Despite Chirac's triumphalism over his "victory" on the services directive, we did suggest that the game was far from over.
That much seems to be endorsed by today’s report in The Times today, which suggests that Blair is planning a reprisal for Chirac's coup.
The report is in part based on Blair's report to Parliament on the European Council, when he told MPs that France would ultimately be outvoted on the issue. His vision of a liberalised EU jobs and services market had been backed in private discussions by "many other EU governments", he said, and would eventually prevail.
While l'escroc was boasting to his Cabinet that the so-called Bolkestein directive had "enabled me to show how Europe really works", Blair on the other hand was reminding MPs that "the final decision will be by qualified majority voting".

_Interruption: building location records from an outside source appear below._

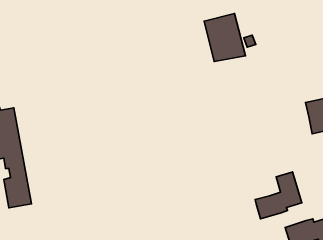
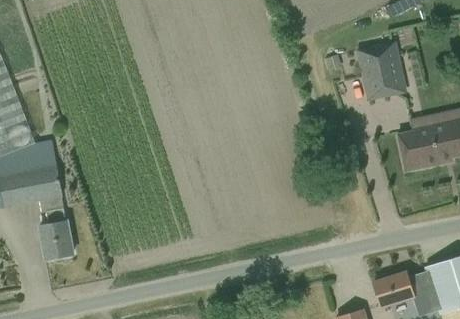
building: [204,14,245,62] -> [356,41,405,98]
building: [255,172,302,219] -> none

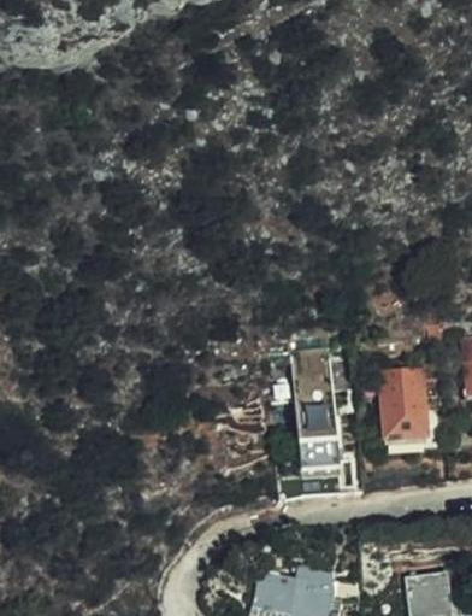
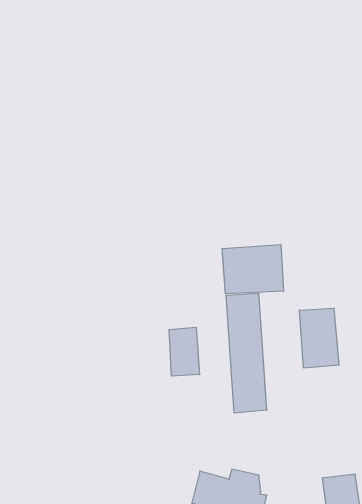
building: none -> [222,244,284,294]
building: none -> [169,327,199,376]

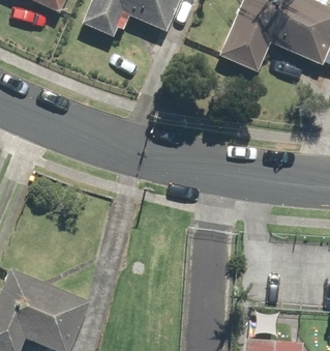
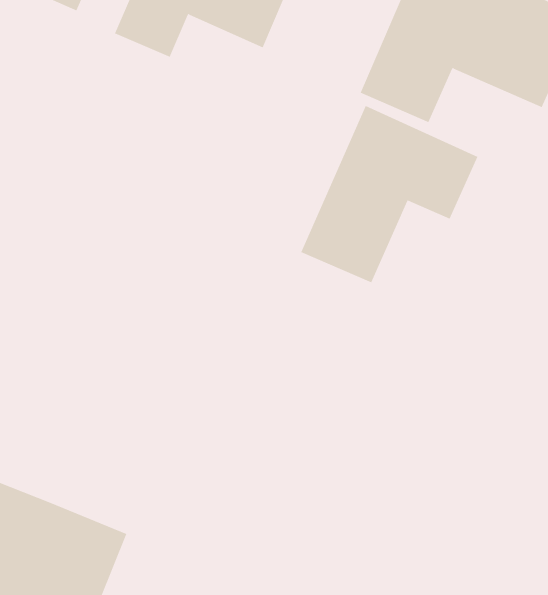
building: none -> [301,105,478,283]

Chirac was telling his Cabinet that: "The Commission proposes, but the Council, which is to say the member states, takes the decisions." He made no mention of QMV and, of course, the Council is not "the member states" but an EU institution.
Much of Chirac's posturing, however, is almost certainly for domestic consumption, aimed at getting him past the crucial 29 May vote, but one wonders whether l'escroc has really got a handle on things.
Nevertheless, supporters of the beleaguered "yes" campaign in the French referendum say that the wind had shifted in their favour after what they saw as a robust demonstration by Chirac that France could still impose its will on a union that France deems to be dominated by Britain.
Francois Hollande, the Socialist leader, whose party is officially campaigning for a "yes" vote, said: "He should have done that a long time ago and we would not have had all the confusion." The "no" camp, however, merely mocked Chirac, stating that he had only achieved a delay in the progress of the directive.
They, like the rest of us, know the Single European Fat Lady hasn't sung yet.